# What you need to do
Reproduce every one of the records below verbatim, leaving nothing out and changing nothing.

# Region annotation records
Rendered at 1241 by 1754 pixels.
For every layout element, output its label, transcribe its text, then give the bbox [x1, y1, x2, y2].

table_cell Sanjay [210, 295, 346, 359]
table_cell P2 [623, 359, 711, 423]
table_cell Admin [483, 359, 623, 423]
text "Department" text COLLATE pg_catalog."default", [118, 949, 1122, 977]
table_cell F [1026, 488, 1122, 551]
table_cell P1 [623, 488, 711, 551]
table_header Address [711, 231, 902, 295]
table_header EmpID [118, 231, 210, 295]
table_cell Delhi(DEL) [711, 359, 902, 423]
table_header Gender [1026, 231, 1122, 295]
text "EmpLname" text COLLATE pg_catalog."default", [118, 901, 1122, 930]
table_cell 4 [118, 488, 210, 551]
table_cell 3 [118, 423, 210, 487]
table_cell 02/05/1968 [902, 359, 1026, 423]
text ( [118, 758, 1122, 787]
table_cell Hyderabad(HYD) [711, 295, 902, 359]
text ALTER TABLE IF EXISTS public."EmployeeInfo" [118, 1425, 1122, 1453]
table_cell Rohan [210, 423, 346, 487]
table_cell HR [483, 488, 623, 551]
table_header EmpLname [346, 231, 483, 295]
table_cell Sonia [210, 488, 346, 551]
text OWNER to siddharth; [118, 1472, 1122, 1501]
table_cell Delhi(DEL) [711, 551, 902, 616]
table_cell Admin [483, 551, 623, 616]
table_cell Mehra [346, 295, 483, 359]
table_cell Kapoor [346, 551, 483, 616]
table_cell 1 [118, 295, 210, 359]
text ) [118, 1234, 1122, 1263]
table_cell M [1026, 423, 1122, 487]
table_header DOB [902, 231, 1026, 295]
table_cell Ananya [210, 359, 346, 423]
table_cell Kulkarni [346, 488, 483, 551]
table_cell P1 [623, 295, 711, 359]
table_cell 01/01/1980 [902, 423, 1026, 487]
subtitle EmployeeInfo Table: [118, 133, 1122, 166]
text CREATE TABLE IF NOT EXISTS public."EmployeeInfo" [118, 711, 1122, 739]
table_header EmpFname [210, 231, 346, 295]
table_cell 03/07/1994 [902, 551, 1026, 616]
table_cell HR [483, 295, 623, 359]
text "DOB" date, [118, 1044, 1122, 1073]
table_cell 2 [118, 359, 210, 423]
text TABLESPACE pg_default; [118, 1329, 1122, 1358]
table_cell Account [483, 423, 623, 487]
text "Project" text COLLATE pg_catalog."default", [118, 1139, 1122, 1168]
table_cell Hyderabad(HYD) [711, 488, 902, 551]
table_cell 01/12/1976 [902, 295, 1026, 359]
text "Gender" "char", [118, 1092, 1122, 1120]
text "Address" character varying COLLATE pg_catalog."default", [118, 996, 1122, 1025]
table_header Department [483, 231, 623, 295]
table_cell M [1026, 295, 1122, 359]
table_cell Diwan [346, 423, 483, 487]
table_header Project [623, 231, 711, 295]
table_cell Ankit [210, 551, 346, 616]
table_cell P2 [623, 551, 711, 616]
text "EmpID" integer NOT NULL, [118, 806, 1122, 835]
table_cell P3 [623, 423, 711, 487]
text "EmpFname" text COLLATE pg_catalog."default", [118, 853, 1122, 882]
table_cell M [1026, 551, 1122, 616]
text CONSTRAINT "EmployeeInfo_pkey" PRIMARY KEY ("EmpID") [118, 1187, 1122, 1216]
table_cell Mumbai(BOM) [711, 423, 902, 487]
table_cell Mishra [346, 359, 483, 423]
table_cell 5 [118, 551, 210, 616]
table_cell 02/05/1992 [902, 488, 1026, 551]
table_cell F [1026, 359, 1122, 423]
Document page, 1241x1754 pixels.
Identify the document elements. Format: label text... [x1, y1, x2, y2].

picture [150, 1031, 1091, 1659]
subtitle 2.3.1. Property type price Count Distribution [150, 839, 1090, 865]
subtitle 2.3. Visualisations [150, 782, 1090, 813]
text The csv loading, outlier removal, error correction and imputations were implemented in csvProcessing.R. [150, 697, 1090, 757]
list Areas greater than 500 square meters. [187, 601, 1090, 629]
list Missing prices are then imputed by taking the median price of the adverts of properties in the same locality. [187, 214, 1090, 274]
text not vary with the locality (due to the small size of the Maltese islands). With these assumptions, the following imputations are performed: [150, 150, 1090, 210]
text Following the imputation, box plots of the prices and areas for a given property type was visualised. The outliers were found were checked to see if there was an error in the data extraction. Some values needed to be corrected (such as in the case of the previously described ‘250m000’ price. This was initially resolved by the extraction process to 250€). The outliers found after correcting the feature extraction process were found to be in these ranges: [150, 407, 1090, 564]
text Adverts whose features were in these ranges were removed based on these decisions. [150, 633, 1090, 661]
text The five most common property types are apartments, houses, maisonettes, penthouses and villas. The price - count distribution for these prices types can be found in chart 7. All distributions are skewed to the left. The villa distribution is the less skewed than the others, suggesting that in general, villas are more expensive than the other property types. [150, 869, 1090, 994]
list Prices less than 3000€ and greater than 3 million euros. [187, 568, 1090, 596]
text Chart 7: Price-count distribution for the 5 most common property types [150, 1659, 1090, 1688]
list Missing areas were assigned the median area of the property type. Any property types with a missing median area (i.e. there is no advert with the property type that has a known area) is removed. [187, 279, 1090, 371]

# Solution
Rendered at 1241 by 1754 pixels.
For every layout element, output its label, transcribe its text, then give the bbox [x1, y1, x2, y2].

table_cell Sanjay [210, 295, 346, 359]
table_cell P2 [623, 359, 711, 423]
table_cell Admin [483, 359, 623, 423]
text "Department" text COLLATE pg_catalog."default", [118, 949, 1122, 977]
table_cell F [1026, 488, 1122, 551]
table_cell P1 [623, 488, 711, 551]
table_header Address [711, 231, 902, 295]
table_header EmpID [118, 231, 210, 295]
table_cell Delhi(DEL) [711, 359, 902, 423]
table_header Gender [1026, 231, 1122, 295]
text "EmpLname" text COLLATE pg_catalog."default", [118, 901, 1122, 930]
table_cell 4 [118, 488, 210, 551]
table_cell 3 [118, 423, 210, 487]
table_cell 02/05/1968 [902, 359, 1026, 423]
text ( [118, 758, 1122, 787]
table_cell Hyderabad(HYD) [711, 295, 902, 359]
text ALTER TABLE IF EXISTS public."EmployeeInfo" [118, 1425, 1122, 1453]
table_cell Rohan [210, 423, 346, 487]
table_cell HR [483, 488, 623, 551]
table_header EmpLname [346, 231, 483, 295]
table_cell Sonia [210, 488, 346, 551]
text OWNER to siddharth; [118, 1472, 1122, 1501]
table_cell Delhi(DEL) [711, 551, 902, 616]
table_cell Admin [483, 551, 623, 616]
table_cell Mehra [346, 295, 483, 359]
table_cell Kapoor [346, 551, 483, 616]
table_cell 1 [118, 295, 210, 359]
text ) [118, 1234, 1122, 1263]
table_cell M [1026, 423, 1122, 487]
table_header DOB [902, 231, 1026, 295]
table_cell Ananya [210, 359, 346, 423]
table_cell Kulkarni [346, 488, 483, 551]
table_cell P1 [623, 295, 711, 359]
table_cell 01/01/1980 [902, 423, 1026, 487]
subtitle EmployeeInfo Table: [118, 133, 1122, 166]
text CREATE TABLE IF NOT EXISTS public."EmployeeInfo" [118, 711, 1122, 739]
table_header EmpFname [210, 231, 346, 295]
table_cell 03/07/1994 [902, 551, 1026, 616]
table_cell HR [483, 295, 623, 359]
text "DOB" date, [118, 1044, 1122, 1073]
table_cell 2 [118, 359, 210, 423]
text TABLESPACE pg_default; [118, 1329, 1122, 1358]
table_cell Account [483, 423, 623, 487]
text "Project" text COLLATE pg_catalog."default", [118, 1139, 1122, 1168]
table_cell Hyderabad(HYD) [711, 488, 902, 551]
table_cell 01/12/1976 [902, 295, 1026, 359]
text "Gender" "char", [118, 1092, 1122, 1120]
text "Address" character varying COLLATE pg_catalog."default", [118, 996, 1122, 1025]
table_header Department [483, 231, 623, 295]
table_cell M [1026, 295, 1122, 359]
table_cell Diwan [346, 423, 483, 487]
table_header Project [623, 231, 711, 295]
table_cell Ankit [210, 551, 346, 616]
table_cell P2 [623, 551, 711, 616]
text "EmpID" integer NOT NULL, [118, 806, 1122, 835]
table_cell P3 [623, 423, 711, 487]
text "EmpFname" text COLLATE pg_catalog."default", [118, 853, 1122, 882]
table_cell M [1026, 551, 1122, 616]
text CONSTRAINT "EmployeeInfo_pkey" PRIMARY KEY ("EmpID") [118, 1187, 1122, 1216]
table_cell Mumbai(BOM) [711, 423, 902, 487]
table_cell Mishra [346, 359, 483, 423]
table_cell 5 [118, 551, 210, 616]
table_cell 02/05/1992 [902, 488, 1026, 551]
table_cell F [1026, 359, 1122, 423]
Document page, 1241x1754 pixels.
Identify the document elements. Format: label text... [x1, y1, x2, y2].

picture [150, 1031, 1091, 1659]
subtitle 2.3.1. Property type price Count Distribution [150, 839, 1090, 865]
subtitle 2.3. Visualisations [150, 782, 1090, 813]
text The csv loading, outlier removal, error correction and imputations were implemented in csvProcessing.R. [150, 697, 1090, 757]
list Areas greater than 500 square meters. [187, 601, 1090, 629]
list Missing prices are then imputed by taking the median price of the adverts of properties in the same locality. [187, 214, 1090, 274]
text not vary with the locality (due to the small size of the Maltese islands). With these assumptions, the following imputations are performed: [150, 150, 1090, 210]
text Following the imputation, box plots of the prices and areas for a given property type was visualised. The outliers were found were checked to see if there was an error in the data extraction. Some values needed to be corrected (such as in the case of the previously described ‘250m000’ price. This was initially resolved by the extraction process to 250€). The outliers found after correcting the feature extraction process were found to be in these ranges: [150, 407, 1090, 564]
text Adverts whose features were in these ranges were removed based on these decisions. [150, 633, 1090, 661]
text The five most common property types are apartments, houses, maisonettes, penthouses and villas. The price - count distribution for these prices types can be found in chart 7. All distributions are skewed to the left. The villa distribution is the less skewed than the others, suggesting that in general, villas are more expensive than the other property types. [150, 869, 1090, 994]
list Prices less than 3000€ and greater than 3 million euros. [187, 568, 1090, 596]
text Chart 7: Price-count distribution for the 5 most common property types [150, 1659, 1090, 1688]
list Missing areas were assigned the median area of the property type. Any property types with a missing median area (i.e. there is no advert with the property type that has a known area) is removed. [187, 279, 1090, 371]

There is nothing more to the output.